[Begin QUOTED PASSAGE]

INTERNET-DRAFT                                      Tathagata Nandy
Intended Status: Proposed Standard                  HPE
                                                    Nitin Singla
                                                    HPE
                                                    Utkarsh Srivastava
                                                    HPE
Expires: 19 October 2020                            April 19, 2020

                          Multicast Path MTU
        draft-nandy-singla-utkarsh-pim-mcast-path-mtu-00

Abstract
   Path MTU discovery (rfc1191) is a standard technique to determine
   the supported MTU between two Internet Protocol (IP) hosts to avoid
   any fragmentation. In a multicast distribution tree, source will
   not know where the receivers are located. So the technique used to
   compute the path MTU for a unicast stream does not work in a
   multicast network.  This document describes a method to discover
   multicast path MTU with the goal to avoid traffic loss. This
   solution also aims to solve the problem of traffic loss in for
   multicast streams because of incorrect MTU setting and no path MTU
   support for multicast networks.

Status of This Memo
   This Internet-Draft is submitted in full conformance with the
   provisions of BCP 78 and BCP 79.

   Internet-Drafts are working documents of the Internet Engineering
   Task Force (IETF). Note that other groups may also distribute
   working documents as Internet-Drafts. The list of current Internet-
   Drafts is at https://datatracker.ietf.org/drafts/current/.

   Internet-Drafts are draft documents valid for a maximum of six
   months and may be updated, replaced, or obsoleted by other
   documents at any time. It is inappropriate to use Internet-Drafts
   as reference material or to cite them other than as "work in
   progress."

   This Internet-Draft will expire on 12 October 2020.

 Copyright Notice

   Copyright (c) 2020 IETF Trust and the persons identified as the
   document authors. All rights reserved.

   This document is subject to BCP 78 and the IETF Trust's Legal
   Provisions Relating to IETF Documents (https://trustee.ietf.org/
   license-info) in effect on the date of publication of this
   document.  Please review these documents carefully, as they
   describe your rights and restrictions with respect to this
   document. Code Components extracted from this document must include
   Simplified BSD License text as described in Section 4.e of the
   Trust Legal Provisions and are provided without warranty as
   described in the Simplified BSD License.

[End QUOTED PASSAGE]

■ **WRITTEN EXERCISE 1**:
Answer these from the multicast path MTU draft:
(a) Which RFC does it cite for path MTU discovery?
(b) Which company is listed for each of the three authors?
(c) Under the copyright notice, what license text must code components extracted from the document include?
■ **WRITTEN EXERCISE 2**:
Say whether each statement agrees with the multicast path MTU draft, and quote the words that decide it:
(a) In a multicast distribution tree, the source knows where the receivers are located.
(b) Internet-Drafts are valid for at most six months.
(c) The draft's intended status is Informational.
The listing comes from a different source than the multicast path MTU draft.

[Begin SOURCE DATA]

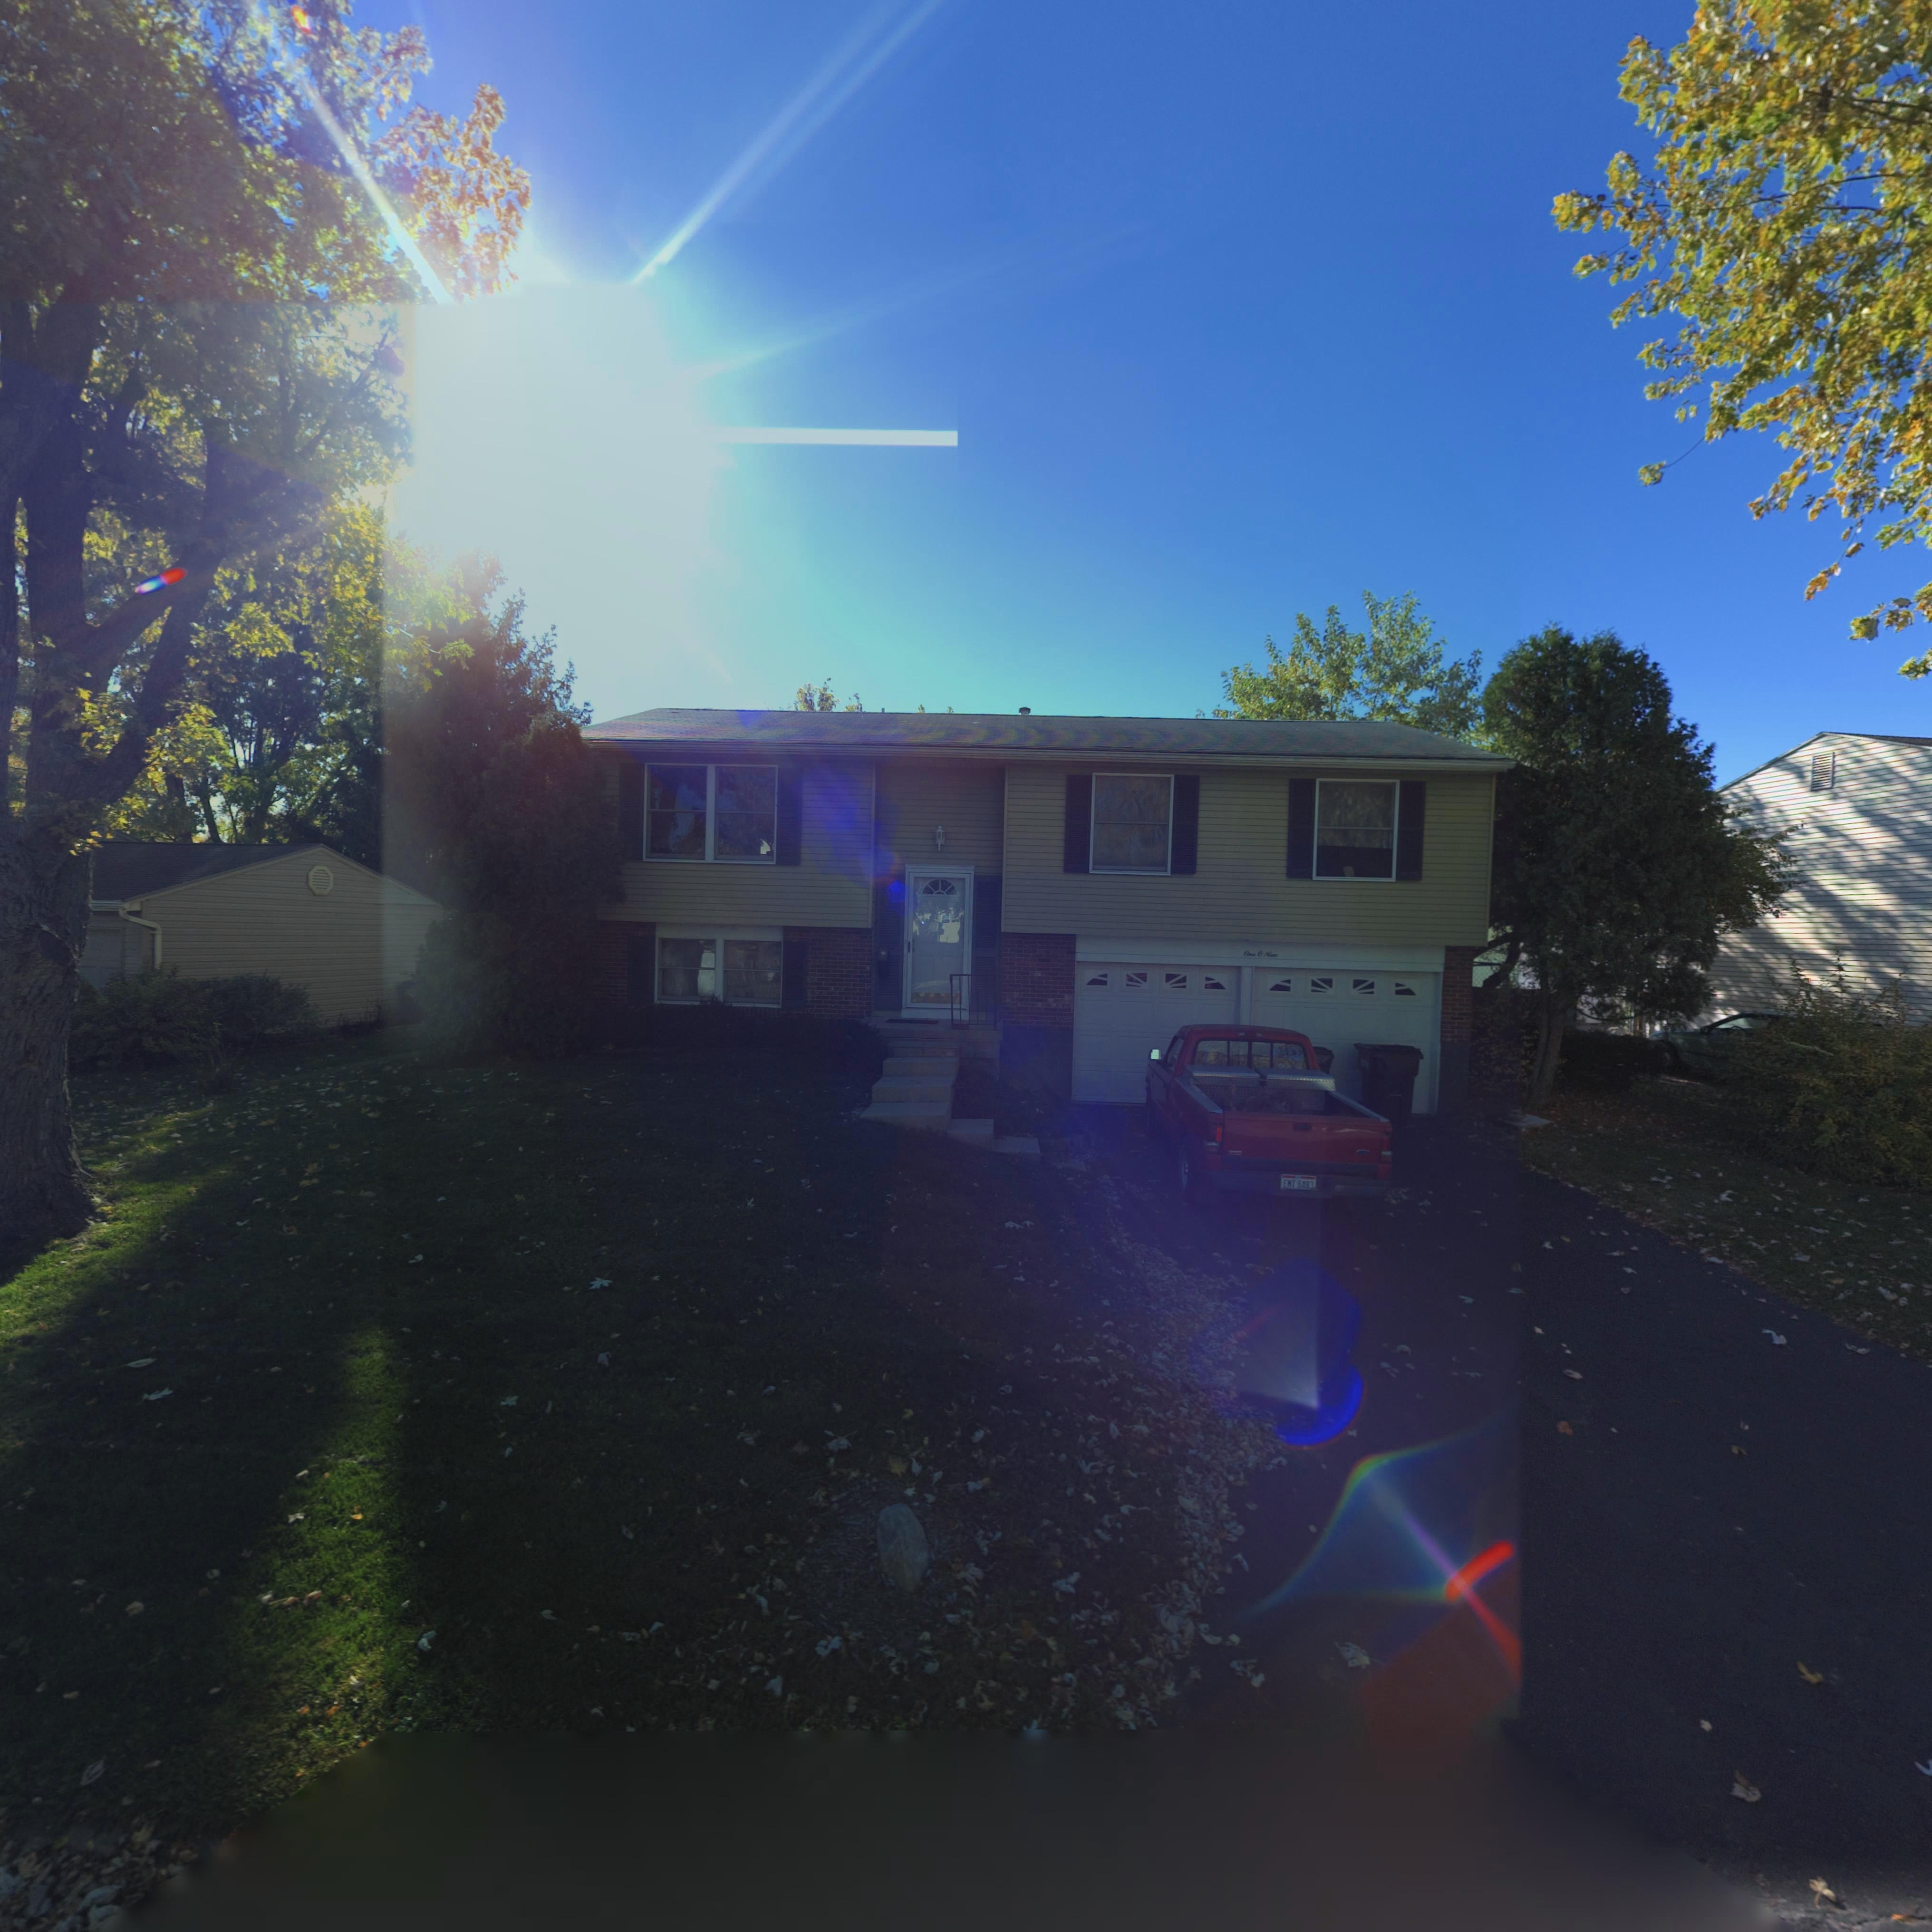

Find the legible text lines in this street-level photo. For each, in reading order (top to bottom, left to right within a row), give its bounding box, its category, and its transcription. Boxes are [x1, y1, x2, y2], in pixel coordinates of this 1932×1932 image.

[End SOURCE DATA]

■ **TASK ANSWER 1**:
(a) rfc1191
(b) HPE
(c) Simplified BSD License text

■ **TASK ANSWER 2**:
(a) No: "source will not know where the receivers are located"
(b) Yes: "valid for a maximum of six months"
(c) No: "Intended Status: Proposed Standard"